> Try it
Within the entries underneath, how many lines include the string "bounding"? State only the number.

┄┄┄┄┄┄┄┄┄┄

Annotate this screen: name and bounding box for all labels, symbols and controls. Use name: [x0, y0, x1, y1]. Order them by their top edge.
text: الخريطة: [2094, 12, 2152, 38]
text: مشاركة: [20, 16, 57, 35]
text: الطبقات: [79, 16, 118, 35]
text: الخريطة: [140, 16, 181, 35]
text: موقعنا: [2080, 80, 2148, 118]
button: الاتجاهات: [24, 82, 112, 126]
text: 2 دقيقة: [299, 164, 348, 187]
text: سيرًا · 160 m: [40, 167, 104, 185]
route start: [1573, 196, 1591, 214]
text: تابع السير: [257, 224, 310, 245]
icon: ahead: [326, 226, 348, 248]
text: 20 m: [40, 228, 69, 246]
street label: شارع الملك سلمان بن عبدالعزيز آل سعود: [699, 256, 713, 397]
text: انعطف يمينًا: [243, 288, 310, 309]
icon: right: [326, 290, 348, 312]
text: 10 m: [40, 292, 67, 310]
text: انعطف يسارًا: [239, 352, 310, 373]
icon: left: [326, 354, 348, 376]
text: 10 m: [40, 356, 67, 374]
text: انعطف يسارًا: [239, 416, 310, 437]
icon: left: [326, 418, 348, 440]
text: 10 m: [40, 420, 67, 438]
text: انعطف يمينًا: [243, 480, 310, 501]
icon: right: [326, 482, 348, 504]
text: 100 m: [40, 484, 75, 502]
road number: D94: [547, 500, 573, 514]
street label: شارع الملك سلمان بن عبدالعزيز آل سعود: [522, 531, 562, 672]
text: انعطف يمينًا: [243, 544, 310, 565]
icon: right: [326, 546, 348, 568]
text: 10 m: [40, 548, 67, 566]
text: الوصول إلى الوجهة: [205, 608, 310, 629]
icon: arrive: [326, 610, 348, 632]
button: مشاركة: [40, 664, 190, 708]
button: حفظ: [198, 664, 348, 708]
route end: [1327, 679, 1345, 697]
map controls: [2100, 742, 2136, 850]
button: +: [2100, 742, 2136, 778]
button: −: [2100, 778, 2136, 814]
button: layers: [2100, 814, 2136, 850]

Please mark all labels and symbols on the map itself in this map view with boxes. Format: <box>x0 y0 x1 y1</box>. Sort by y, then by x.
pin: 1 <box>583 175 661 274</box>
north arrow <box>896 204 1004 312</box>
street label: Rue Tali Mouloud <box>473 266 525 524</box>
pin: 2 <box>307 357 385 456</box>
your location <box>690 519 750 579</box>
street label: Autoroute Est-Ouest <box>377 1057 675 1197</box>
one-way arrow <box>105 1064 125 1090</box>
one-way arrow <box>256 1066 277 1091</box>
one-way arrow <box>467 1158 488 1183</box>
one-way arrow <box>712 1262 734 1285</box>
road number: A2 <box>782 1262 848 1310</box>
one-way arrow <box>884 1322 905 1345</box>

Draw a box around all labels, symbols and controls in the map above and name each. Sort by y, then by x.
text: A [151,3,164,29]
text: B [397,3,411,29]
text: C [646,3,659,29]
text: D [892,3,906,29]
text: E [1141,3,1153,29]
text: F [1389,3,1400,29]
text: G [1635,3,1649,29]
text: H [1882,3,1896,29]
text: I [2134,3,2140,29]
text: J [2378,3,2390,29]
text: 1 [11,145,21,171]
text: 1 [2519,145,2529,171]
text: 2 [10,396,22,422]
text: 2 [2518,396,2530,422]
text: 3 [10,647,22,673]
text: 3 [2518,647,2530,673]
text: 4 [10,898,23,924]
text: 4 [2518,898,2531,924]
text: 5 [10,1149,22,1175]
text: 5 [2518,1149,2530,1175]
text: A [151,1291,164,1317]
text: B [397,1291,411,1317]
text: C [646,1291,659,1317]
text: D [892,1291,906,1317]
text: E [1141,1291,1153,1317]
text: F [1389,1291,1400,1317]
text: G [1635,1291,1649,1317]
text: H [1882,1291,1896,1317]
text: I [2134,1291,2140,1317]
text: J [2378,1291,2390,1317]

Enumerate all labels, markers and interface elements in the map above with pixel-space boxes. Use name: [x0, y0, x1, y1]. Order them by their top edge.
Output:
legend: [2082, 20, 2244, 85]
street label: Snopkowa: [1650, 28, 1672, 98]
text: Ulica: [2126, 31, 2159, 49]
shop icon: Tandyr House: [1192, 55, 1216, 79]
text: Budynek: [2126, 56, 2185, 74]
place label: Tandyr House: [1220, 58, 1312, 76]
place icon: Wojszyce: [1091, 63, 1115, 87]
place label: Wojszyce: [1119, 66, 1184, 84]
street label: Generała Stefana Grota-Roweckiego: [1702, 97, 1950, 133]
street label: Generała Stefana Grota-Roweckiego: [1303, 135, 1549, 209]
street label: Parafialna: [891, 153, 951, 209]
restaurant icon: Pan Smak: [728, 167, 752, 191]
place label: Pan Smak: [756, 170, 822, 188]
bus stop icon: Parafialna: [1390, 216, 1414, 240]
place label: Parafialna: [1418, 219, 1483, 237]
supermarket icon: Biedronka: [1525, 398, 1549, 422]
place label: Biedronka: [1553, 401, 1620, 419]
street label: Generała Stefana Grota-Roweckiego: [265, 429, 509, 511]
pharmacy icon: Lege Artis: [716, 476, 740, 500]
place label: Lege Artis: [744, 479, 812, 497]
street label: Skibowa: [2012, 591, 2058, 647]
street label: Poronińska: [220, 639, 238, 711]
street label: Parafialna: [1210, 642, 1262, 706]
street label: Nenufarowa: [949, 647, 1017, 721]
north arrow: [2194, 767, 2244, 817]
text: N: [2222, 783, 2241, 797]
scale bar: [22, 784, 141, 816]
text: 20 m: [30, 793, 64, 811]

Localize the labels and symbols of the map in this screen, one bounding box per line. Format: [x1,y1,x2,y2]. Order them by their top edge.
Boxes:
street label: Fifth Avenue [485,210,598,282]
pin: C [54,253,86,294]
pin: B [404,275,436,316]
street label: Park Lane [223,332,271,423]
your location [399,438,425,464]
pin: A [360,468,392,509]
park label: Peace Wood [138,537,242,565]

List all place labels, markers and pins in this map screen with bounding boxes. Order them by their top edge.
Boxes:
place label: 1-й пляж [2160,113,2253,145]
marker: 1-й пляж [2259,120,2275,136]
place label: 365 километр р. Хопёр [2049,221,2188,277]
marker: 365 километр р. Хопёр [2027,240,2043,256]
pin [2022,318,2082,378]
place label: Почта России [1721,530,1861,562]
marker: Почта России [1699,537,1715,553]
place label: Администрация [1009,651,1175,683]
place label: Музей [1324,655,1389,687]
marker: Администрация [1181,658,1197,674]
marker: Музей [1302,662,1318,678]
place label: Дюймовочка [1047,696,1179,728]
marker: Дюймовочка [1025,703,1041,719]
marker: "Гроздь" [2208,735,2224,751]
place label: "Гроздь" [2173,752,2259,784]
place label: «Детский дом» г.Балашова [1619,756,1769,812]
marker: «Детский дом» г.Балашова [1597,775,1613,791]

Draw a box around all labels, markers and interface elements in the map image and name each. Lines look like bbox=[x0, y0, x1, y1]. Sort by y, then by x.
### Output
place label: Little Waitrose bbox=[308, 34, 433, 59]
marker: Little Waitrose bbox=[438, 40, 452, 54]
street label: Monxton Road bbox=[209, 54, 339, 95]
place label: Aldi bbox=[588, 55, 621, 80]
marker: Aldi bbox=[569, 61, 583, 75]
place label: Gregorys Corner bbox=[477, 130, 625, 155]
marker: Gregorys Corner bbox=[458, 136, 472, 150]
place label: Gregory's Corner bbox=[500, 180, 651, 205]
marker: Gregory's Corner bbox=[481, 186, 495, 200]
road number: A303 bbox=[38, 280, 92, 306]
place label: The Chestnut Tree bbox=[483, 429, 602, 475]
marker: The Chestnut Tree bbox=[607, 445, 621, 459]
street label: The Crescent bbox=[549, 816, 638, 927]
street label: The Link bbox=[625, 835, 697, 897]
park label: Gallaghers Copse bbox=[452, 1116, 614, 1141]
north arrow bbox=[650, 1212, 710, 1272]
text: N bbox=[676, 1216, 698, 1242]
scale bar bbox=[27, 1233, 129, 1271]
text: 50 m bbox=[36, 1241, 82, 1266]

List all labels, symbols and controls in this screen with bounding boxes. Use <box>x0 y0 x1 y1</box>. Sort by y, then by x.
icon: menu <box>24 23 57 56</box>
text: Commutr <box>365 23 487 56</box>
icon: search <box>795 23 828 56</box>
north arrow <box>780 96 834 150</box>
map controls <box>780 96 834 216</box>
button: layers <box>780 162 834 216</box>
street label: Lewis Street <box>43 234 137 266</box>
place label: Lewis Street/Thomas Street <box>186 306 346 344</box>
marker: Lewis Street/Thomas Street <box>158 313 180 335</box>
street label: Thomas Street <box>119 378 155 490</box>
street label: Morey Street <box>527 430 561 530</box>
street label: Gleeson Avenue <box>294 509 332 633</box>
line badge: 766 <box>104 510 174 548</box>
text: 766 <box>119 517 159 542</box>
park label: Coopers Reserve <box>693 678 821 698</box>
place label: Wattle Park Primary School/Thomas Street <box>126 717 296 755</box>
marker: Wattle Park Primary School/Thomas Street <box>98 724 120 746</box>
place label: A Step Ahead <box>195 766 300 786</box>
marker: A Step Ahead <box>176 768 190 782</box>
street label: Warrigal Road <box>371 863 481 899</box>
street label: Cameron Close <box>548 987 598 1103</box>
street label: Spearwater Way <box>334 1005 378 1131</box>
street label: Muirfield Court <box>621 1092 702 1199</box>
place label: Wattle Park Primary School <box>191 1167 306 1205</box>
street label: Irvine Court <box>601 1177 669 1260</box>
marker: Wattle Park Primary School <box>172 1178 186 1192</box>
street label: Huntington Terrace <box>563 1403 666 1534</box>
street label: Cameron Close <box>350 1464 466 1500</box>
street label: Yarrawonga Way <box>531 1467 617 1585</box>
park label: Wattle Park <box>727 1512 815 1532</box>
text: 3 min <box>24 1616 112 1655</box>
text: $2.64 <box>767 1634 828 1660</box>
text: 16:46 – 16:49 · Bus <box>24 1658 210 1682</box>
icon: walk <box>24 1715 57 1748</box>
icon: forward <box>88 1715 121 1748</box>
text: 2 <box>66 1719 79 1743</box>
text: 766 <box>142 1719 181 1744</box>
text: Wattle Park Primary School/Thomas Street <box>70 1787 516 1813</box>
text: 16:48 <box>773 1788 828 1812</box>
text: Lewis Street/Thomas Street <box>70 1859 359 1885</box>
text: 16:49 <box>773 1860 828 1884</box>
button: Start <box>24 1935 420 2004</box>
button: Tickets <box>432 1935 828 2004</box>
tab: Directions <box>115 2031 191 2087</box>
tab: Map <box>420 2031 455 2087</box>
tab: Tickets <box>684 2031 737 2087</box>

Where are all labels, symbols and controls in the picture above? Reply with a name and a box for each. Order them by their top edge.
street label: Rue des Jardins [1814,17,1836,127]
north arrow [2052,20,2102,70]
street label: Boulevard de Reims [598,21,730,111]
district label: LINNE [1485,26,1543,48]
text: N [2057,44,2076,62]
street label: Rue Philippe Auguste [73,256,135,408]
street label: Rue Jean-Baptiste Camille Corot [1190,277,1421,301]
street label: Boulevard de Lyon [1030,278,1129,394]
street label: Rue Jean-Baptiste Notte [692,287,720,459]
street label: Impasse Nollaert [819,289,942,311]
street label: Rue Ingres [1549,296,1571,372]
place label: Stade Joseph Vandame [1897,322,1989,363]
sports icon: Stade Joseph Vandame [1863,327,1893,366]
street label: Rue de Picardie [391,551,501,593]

┄┄┄┄┄┄┄┄┄┄

> Reply to the exercise
4